#### PASSAGE FOR REVIEW

I love #movies. I love #scifi. I love scifi movies.

I like hard scifi, but I'm aware of the compromises that must be made when bringing technical material to a broad audience on the big screen. I can make allowances for that. So I don't have a problem suspending my disbelief when a technical or scientific clunker is required by #story mechanics.

But suspension of disbelief only goes so far. If @pzmyers is right about "Project Hail Mary" (2026), I strongly suspect I'm not going to enjoy it. So I'll wait for it to come out for home viewing, I think. Easier to "walk out" when it's just pressing the "stop" button and you didn't fork out $40 for tickets and a bucket of #popcorn.

His take - not really a review as such:

https://freethoughtblogs.com/pharyngula/2026/03/22/the-last-andy-weir-movie-i-will-ever-waste-money-on/

#SciFiMovie #AndyWeir #ProjectHailMary #SuspensionOfDisbelief #film #BadMovie

The last Andy Weir movie I will ever waste money on

The commenters here are persuasive. I dissed Andy Weir and his new movie, and I was told that it was entertaining and I should give it a chance. So I did. I went to the theater to see Project Hail …

Pharyngula

@cazabon half the complaints are decently addressed in the book, the other half just sound like nitpicking to me...

Chart interpretation exercises:
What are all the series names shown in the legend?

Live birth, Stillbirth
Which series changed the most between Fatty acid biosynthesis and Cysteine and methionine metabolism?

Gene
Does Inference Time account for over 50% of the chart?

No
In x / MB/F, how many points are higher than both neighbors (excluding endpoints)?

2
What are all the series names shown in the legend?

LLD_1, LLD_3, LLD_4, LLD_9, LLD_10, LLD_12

#### TASK TO CARRY OUT
Answer these from the post about the Project Hail Mary movie:
(a) What amount does the writer say would go toward tickets and a bucket of popcorn?
(b) In the excerpt titled "The last Andy Weir movie I will ever waste money on," what was its author told about the new movie?
(c) According to the reply addressed to @cazabon, what is true of half the complaints?

#### REPLY
(a) $40.
(b) That it was entertaining and worth giving a chance.
(c) They are decently addressed in the book.